GOAL OF THE EXERCISE: The expected output is exactly the lines below, starting at the line with "Breast MRI (dynamic contrast-enhanced), one axial slice." and ending at the line with "(x=222, y=233) px", both included; no other line belongs in it.

THE INPUT:
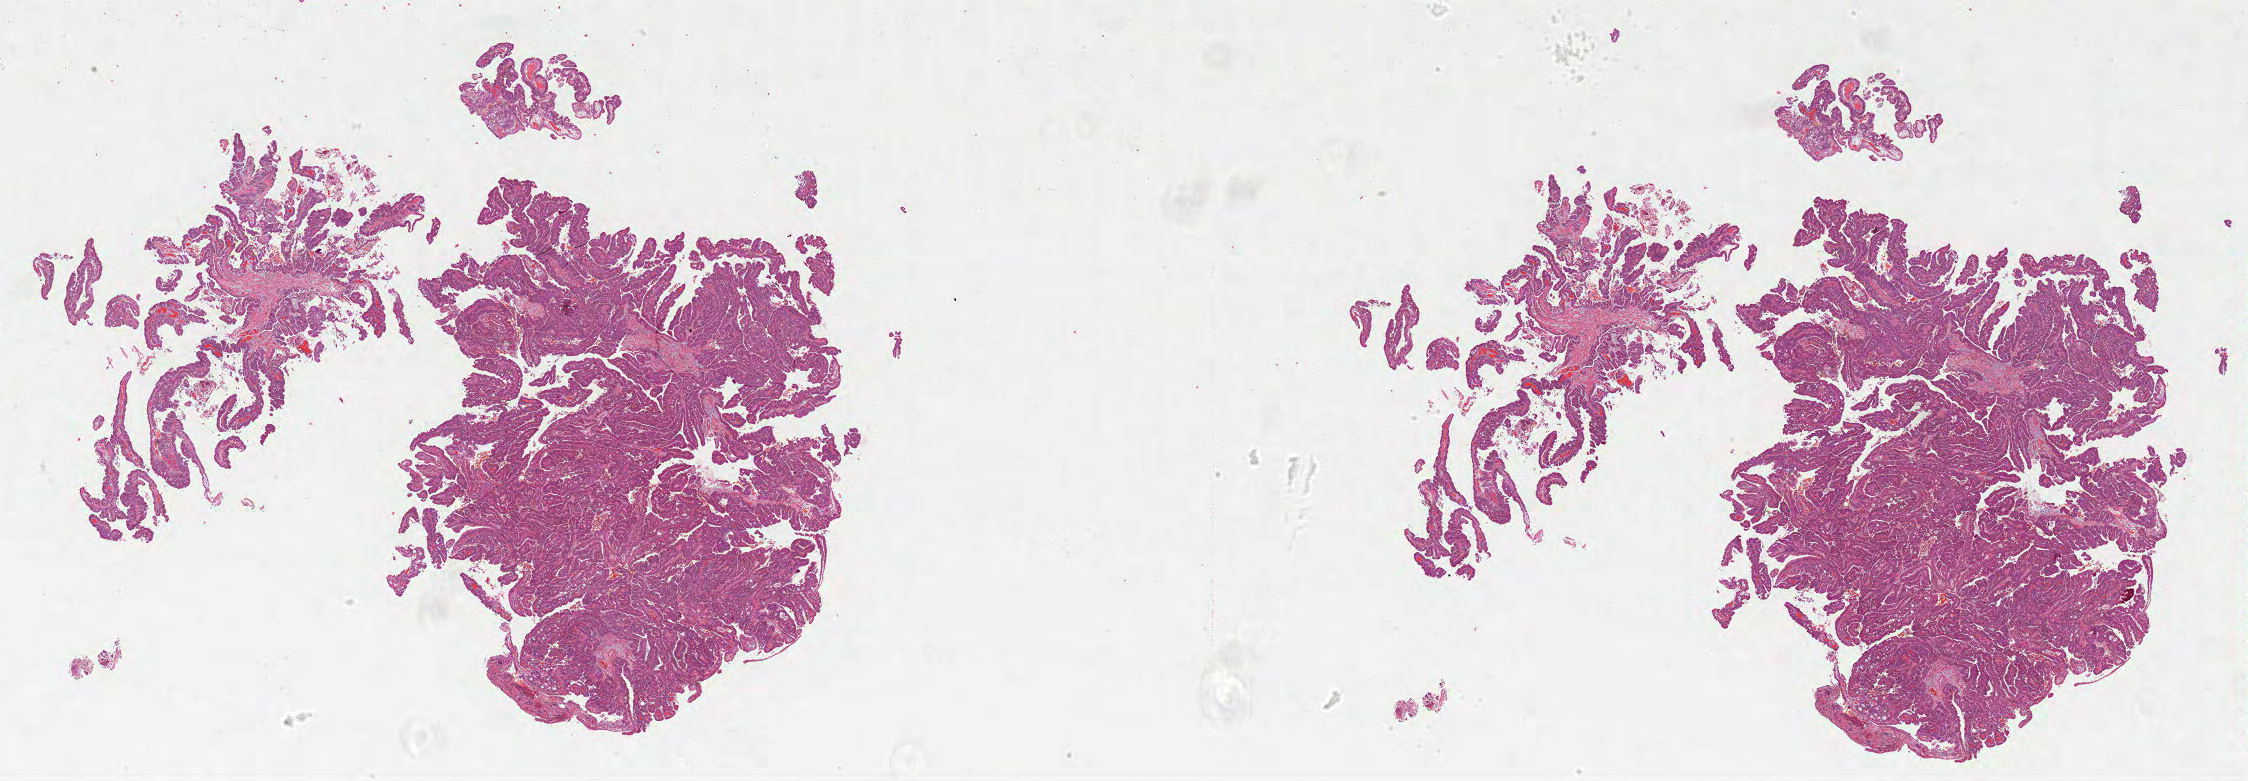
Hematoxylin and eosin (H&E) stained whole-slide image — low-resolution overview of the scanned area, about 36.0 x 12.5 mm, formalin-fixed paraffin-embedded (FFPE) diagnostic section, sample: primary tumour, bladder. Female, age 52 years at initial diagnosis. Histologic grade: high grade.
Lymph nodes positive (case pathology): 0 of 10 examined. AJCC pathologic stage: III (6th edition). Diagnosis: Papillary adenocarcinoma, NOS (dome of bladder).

==

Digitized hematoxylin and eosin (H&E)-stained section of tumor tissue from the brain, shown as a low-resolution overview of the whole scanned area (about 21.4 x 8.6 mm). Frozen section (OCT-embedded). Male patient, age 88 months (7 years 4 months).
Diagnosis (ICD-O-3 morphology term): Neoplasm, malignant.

==

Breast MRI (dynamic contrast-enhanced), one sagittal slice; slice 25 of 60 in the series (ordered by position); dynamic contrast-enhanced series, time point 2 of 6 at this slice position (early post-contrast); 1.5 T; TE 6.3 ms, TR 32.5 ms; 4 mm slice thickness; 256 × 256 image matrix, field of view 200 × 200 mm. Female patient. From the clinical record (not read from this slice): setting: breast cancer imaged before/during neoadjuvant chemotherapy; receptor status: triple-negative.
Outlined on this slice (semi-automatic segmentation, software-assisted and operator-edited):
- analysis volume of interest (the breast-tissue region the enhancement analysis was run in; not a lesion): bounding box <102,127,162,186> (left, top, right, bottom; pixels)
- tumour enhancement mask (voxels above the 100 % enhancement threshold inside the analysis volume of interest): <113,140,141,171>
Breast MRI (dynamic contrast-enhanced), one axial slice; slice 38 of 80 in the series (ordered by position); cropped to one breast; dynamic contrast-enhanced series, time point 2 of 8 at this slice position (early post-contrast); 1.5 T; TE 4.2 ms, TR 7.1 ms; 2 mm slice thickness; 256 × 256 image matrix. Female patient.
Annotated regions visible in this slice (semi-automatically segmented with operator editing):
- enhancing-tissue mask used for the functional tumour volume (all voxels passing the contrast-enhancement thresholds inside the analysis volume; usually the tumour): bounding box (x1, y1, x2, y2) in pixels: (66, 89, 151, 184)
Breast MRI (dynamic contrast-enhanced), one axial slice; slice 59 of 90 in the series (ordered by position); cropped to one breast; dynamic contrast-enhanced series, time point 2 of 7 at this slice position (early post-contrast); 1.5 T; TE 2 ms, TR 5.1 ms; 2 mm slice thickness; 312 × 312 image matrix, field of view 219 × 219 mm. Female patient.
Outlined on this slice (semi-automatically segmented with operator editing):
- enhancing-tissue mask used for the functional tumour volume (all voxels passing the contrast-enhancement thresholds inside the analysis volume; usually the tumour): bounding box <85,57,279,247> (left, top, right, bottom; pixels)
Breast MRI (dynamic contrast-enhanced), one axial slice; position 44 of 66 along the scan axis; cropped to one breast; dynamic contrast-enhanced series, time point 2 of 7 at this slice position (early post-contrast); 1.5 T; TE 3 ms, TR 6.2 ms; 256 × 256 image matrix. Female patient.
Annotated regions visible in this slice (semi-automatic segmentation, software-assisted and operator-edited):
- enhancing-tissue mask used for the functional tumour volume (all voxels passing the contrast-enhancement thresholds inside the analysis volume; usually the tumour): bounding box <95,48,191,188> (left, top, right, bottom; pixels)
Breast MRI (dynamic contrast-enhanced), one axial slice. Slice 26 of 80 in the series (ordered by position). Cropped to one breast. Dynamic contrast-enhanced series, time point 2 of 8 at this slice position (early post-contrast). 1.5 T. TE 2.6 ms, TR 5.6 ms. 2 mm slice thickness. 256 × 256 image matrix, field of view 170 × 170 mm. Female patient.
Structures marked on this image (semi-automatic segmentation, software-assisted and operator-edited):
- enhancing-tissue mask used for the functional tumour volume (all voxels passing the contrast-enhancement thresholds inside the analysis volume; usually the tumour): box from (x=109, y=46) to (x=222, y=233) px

RESPONSE:
Breast MRI (dynamic contrast-enhanced), one axial slice. Slice 26 of 80 in the series (ordered by position). Cropped to one breast. Dynamic contrast-enhanced series, time point 2 of 8 at this slice position (early post-contrast). 1.5 T. TE 2.6 ms, TR 5.6 ms. 2 mm slice thickness. 256 × 256 image matrix, field of view 170 × 170 mm. Female patient.
Structures marked on this image (semi-automatic segmentation, software-assisted and operator-edited):
- enhancing-tissue mask used for the functional tumour volume (all voxels passing the contrast-enhancement thresholds inside the analysis volume; usually the tumour): box from (x=109, y=46) to (x=222, y=233) px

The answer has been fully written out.